[[ Available data, beginning ]]

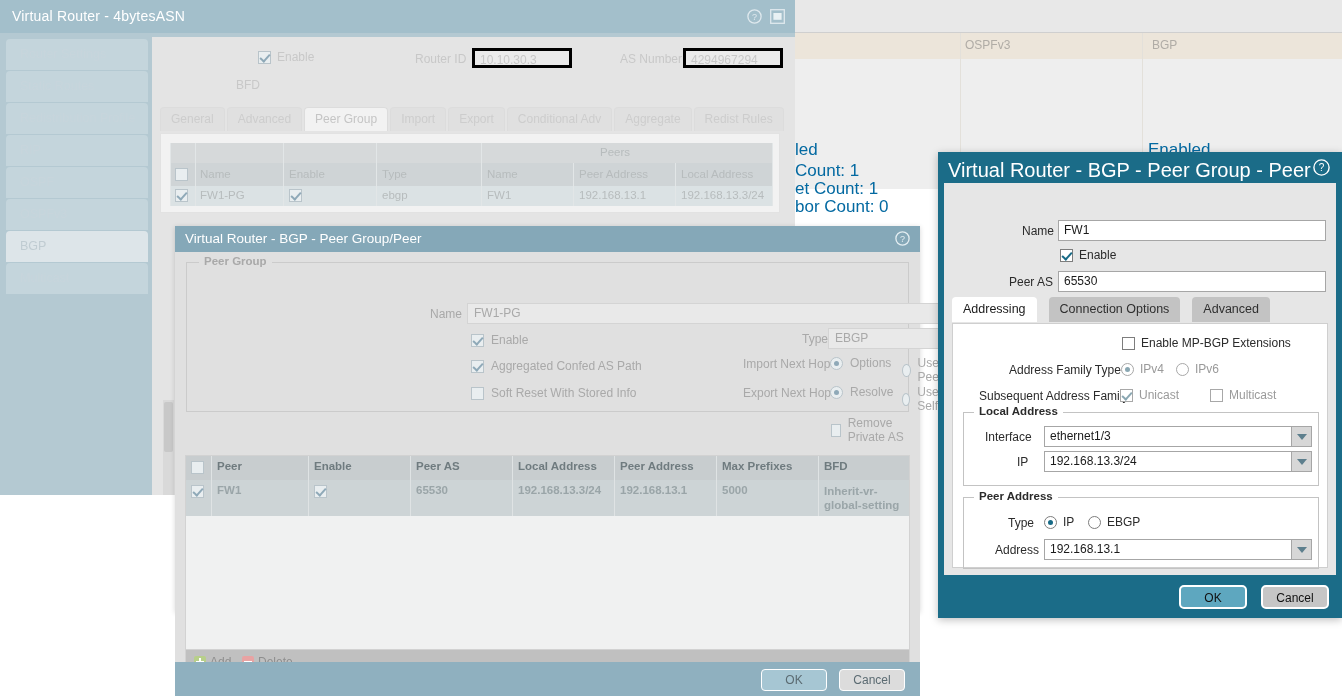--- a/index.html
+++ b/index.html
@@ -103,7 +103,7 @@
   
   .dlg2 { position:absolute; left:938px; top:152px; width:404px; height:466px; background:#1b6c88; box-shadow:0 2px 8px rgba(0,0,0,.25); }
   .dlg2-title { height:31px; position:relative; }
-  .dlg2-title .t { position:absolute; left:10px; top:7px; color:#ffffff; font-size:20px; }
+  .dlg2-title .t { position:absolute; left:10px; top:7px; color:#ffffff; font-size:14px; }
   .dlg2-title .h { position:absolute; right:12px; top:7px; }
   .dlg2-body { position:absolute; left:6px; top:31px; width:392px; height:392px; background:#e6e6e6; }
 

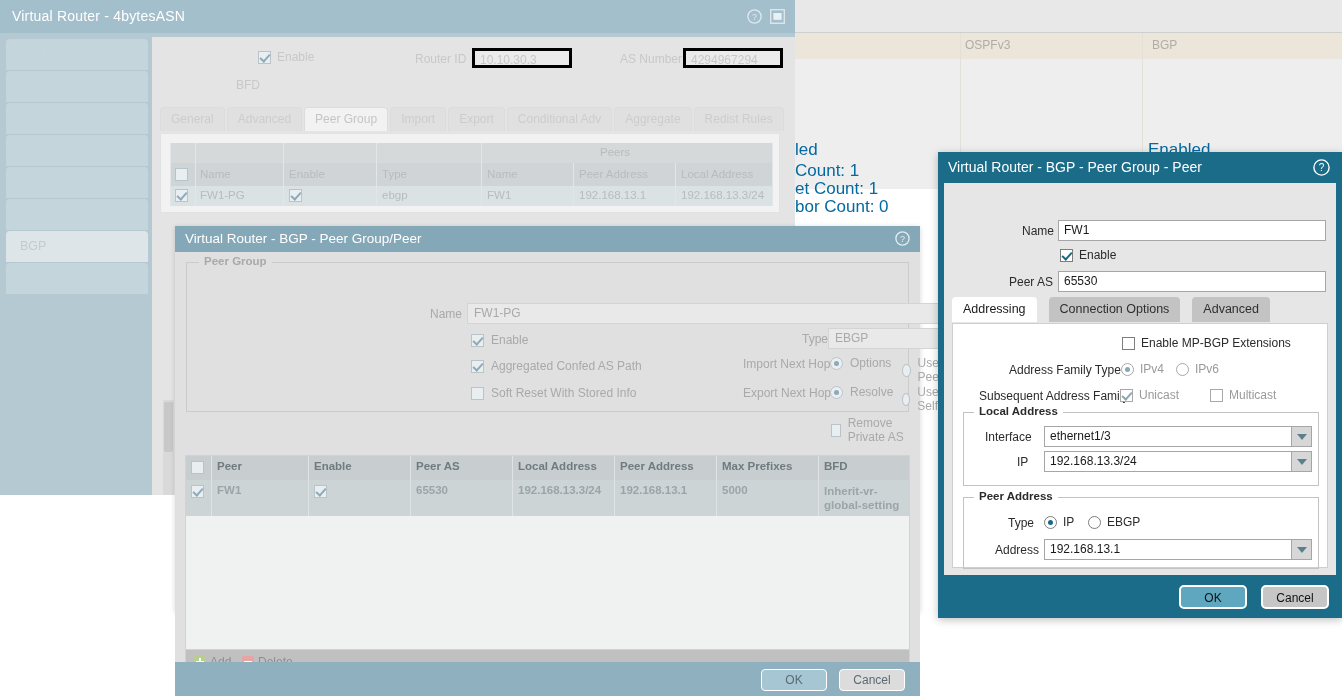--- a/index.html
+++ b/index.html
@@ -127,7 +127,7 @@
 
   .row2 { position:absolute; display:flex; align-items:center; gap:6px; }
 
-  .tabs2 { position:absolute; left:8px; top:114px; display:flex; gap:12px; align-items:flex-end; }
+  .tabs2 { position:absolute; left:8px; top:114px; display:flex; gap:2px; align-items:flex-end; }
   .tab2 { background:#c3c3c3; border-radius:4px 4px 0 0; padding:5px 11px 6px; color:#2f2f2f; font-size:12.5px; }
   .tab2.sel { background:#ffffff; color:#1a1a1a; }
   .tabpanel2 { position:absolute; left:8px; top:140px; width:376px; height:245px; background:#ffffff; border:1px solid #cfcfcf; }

[[ Available data, end ]]

Exercise brief
Repeat the records above exactly. Pictures do not belong in the copy.

Solution to the problem
--- a/index.html
+++ b/index.html
@@ -103,7 +103,7 @@
   
   .dlg2 { position:absolute; left:938px; top:152px; width:404px; height:466px; background:#1b6c88; box-shadow:0 2px 8px rgba(0,0,0,.25); }
   .dlg2-title { height:31px; position:relative; }
-  .dlg2-title .t { position:absolute; left:10px; top:7px; color:#ffffff; font-size:20px; }
+  .dlg2-title .t { position:absolute; left:10px; top:7px; color:#ffffff; font-size:14px; }
   .dlg2-title .h { position:absolute; right:12px; top:7px; }
   .dlg2-body { position:absolute; left:6px; top:31px; width:392px; height:392px; background:#e6e6e6; }
 

--- a/index.html
+++ b/index.html
@@ -127,7 +127,7 @@
 
   .row2 { position:absolute; display:flex; align-items:center; gap:6px; }
 
-  .tabs2 { position:absolute; left:8px; top:114px; display:flex; gap:12px; align-items:flex-end; }
+  .tabs2 { position:absolute; left:8px; top:114px; display:flex; gap:2px; align-items:flex-end; }
   .tab2 { background:#c3c3c3; border-radius:4px 4px 0 0; padding:5px 11px 6px; color:#2f2f2f; font-size:12.5px; }
   .tab2.sel { background:#ffffff; color:#1a1a1a; }
   .tabpanel2 { position:absolute; left:8px; top:140px; width:376px; height:245px; background:#ffffff; border:1px solid #cfcfcf; }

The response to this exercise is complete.